§ **Task directions**: Using the entries below, copy out all lines where "Analysis" is found.

§ **Provided material**:
-.-.-

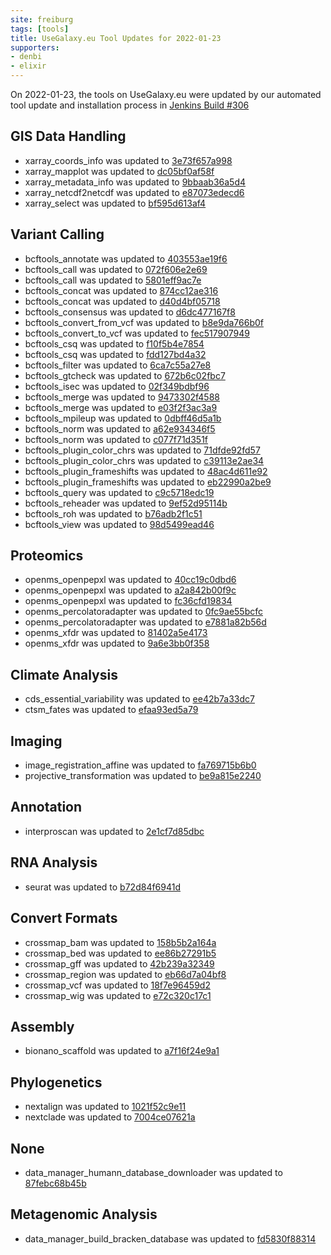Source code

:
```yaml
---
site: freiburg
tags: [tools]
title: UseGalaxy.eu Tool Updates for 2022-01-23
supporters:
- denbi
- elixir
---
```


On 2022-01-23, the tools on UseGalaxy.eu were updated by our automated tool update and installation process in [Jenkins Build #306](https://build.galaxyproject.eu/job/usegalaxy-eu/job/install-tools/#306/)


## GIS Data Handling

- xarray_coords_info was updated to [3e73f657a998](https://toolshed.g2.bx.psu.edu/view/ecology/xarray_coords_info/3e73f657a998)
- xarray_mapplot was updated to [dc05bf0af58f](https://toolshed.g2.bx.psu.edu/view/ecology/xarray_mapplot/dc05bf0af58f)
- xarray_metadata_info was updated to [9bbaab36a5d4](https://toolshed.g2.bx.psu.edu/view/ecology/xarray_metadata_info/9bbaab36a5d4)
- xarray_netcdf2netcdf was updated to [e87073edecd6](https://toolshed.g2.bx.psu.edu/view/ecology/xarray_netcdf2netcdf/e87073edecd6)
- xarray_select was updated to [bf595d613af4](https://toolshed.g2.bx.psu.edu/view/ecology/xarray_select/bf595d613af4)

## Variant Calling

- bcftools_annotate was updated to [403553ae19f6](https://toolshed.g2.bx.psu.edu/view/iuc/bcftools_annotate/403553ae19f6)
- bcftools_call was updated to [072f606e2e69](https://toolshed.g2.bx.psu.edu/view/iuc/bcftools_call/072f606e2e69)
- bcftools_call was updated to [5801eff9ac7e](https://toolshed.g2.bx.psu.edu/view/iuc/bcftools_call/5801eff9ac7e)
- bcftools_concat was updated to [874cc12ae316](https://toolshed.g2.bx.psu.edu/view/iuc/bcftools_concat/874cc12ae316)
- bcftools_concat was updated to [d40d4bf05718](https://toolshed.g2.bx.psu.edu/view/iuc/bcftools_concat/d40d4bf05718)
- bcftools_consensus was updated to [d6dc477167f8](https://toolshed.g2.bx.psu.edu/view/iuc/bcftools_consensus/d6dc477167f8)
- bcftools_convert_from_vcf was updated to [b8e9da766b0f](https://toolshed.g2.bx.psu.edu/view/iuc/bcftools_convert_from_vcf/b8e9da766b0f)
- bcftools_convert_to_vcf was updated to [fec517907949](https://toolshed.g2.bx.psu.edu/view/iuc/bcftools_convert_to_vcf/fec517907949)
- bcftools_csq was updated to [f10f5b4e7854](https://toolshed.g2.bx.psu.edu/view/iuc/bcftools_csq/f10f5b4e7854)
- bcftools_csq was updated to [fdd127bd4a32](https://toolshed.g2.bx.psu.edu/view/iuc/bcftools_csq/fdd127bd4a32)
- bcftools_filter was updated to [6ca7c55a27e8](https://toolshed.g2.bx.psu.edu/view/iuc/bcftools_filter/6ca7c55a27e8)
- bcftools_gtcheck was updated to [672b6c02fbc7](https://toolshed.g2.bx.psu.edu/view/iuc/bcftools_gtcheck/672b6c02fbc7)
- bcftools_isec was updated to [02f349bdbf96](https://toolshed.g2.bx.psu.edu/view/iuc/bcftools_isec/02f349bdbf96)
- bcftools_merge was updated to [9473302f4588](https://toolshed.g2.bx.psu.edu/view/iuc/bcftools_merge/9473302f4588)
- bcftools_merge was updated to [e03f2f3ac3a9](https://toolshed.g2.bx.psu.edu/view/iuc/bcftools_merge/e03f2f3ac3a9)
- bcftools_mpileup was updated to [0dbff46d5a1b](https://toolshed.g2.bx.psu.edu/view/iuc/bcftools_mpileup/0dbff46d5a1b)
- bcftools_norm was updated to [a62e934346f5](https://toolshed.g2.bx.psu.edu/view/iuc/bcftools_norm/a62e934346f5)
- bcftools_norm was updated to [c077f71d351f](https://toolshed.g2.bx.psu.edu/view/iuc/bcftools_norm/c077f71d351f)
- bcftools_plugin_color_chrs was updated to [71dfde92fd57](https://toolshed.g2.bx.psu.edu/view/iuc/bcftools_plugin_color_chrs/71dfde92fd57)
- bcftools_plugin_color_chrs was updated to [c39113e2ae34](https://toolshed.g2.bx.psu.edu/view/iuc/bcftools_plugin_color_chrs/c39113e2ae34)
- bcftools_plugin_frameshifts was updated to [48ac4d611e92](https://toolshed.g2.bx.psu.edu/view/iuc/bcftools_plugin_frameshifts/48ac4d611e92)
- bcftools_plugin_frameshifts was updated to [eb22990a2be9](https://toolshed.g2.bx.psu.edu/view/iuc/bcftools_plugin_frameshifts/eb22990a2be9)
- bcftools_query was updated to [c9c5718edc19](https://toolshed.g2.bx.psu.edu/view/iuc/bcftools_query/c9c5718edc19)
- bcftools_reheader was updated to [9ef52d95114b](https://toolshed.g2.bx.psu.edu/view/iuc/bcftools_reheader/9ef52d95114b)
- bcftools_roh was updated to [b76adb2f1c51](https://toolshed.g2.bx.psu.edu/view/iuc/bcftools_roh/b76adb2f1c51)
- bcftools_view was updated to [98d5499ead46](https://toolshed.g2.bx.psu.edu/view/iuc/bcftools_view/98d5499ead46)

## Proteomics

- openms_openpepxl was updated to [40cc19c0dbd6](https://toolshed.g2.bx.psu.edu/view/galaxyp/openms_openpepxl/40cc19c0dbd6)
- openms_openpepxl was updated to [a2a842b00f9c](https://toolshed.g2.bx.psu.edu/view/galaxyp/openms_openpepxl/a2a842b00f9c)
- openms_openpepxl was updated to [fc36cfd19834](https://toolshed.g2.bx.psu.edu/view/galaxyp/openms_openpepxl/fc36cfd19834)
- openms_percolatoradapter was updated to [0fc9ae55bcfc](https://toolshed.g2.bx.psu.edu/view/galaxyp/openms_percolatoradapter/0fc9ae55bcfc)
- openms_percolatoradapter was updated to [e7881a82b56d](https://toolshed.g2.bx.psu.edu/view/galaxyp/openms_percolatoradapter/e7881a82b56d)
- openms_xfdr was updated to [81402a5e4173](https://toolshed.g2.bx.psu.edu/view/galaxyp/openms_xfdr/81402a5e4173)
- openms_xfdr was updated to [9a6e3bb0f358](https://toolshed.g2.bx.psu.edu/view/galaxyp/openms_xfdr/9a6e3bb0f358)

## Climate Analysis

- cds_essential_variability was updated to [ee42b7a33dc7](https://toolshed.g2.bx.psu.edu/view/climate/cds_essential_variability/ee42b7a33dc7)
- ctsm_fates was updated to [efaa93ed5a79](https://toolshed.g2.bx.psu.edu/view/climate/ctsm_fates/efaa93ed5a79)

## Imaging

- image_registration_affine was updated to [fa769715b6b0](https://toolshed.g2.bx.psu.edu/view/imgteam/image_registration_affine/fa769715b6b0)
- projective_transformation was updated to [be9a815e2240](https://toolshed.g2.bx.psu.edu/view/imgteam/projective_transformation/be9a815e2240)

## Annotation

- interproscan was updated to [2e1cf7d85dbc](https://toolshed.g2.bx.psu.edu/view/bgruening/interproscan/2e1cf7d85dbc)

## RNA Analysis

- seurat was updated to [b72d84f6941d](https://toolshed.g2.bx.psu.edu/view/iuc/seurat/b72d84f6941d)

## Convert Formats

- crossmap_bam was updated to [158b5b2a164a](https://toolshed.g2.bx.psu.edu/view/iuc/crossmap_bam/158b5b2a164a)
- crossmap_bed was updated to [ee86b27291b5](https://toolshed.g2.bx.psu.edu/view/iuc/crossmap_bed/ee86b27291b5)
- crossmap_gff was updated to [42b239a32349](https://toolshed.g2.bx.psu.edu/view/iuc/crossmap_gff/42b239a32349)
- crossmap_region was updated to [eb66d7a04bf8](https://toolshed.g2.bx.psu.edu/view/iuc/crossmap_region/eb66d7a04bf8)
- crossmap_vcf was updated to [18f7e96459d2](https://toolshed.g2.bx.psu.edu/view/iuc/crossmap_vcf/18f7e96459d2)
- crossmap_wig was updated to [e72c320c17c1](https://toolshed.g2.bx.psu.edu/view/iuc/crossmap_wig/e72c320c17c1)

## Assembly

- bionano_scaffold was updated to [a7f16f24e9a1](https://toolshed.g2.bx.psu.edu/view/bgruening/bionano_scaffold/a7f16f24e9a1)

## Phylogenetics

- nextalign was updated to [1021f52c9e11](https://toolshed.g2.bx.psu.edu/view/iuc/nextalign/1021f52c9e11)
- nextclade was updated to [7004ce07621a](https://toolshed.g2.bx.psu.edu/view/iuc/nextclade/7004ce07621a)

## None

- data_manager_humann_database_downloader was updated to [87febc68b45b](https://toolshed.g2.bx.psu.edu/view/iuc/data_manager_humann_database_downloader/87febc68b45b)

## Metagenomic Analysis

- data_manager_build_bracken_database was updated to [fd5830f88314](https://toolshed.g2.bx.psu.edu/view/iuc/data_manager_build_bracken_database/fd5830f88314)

-.-.-

§ **Written response**:
## Climate Analysis
## RNA Analysis
## Metagenomic Analysis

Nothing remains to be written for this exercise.